2. Méthodologie

2.1 Catégories de coûts

Cette étude divise les coûts de la criminalité en trois catégories :

  1. Coûts du système de justice pénale : les coûts de prestation des services de police, des services judiciaires, des services de poursuite, de l’aide juridique et des services correctionnels, ainsi que des commissions d’examen constituées en application du Code criminelNote de bas de page 3;
  2. Coûts pour orienter les victimes d’actes criminels : les coûts médicaux, la perte de productivité, la douleur et la souffrance, la perte de vie et d’autres coûts (biens volés, endommagés ou détruits, les coûts d’installation d’alarme antivol et une ordonnance de non-communication ou de protection); et,
  3. Coûts des tiersNote de bas de page 4 : les pertes des employeurs, les coûts de fonctionnement des services sociaux, la perte d’affection et de jouissance pour la famille, la perte de productivité (la valeur de la perte de productivité d’amis, de voisins, de membres de la famille, la valeur de la perte de productivité des collègues) et d’autres coûts (les coûts des services médicaux pour la famille et les coûts du counseling familial).

2.2. Estimation

Chaque élément de coût fait appel à une méthode d’estimation unique.

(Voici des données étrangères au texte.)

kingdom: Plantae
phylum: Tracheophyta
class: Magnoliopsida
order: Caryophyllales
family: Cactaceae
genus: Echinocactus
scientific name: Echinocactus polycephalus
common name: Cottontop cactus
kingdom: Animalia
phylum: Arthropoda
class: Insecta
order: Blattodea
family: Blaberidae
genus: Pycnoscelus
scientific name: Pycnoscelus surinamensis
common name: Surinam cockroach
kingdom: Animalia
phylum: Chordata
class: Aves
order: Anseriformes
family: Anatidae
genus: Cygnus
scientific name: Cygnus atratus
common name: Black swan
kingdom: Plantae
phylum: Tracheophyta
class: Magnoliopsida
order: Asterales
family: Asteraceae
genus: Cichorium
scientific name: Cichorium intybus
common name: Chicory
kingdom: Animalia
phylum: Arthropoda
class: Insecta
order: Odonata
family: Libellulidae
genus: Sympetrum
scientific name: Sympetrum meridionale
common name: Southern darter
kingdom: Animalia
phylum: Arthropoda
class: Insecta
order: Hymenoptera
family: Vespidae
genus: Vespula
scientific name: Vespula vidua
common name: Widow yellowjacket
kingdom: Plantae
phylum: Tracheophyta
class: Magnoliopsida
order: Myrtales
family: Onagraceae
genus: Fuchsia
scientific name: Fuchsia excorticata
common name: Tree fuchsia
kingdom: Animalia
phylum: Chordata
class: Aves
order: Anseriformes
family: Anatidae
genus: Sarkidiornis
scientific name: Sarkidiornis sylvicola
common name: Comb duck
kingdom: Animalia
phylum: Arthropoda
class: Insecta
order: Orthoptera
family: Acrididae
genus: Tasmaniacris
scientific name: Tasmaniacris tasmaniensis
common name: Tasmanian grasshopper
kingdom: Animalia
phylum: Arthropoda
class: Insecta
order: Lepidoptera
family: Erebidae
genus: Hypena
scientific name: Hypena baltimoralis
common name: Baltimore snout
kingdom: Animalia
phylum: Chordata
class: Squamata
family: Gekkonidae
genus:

Les méthodes utilisées suivent essentiellement celles présentées dans Hoddenbagh et al., (Hoddenbagh, Zhang, & McDonald, 2014) avec quelques adaptations. De brèves explications de ces méthodes figurent aux sections 3 et 4 du présent rapport. Afin d’éviter des valeurs extrêmes (minimales ou maximales) pour estimer un coût, cette étude se fonde sur une estimation plus prudente. De plus, les chiffres des tableaux et des calculs ne peuvent pas faire augmenter les totaux indiqués en raison des arrondis.

Les sources de données pour cette étude comprennent l’Enquête sur l’administration policière de 2014, l’Enquête intégrée sur les tribunaux de juridiction criminelle (EITJC) de 2013-2014 et de 2014-2015, l’Enquête sociale générale (ESG) de 2014 sur la sécurité des Canadiens (victimisation) et diverses publications gouvernementales et universitaires.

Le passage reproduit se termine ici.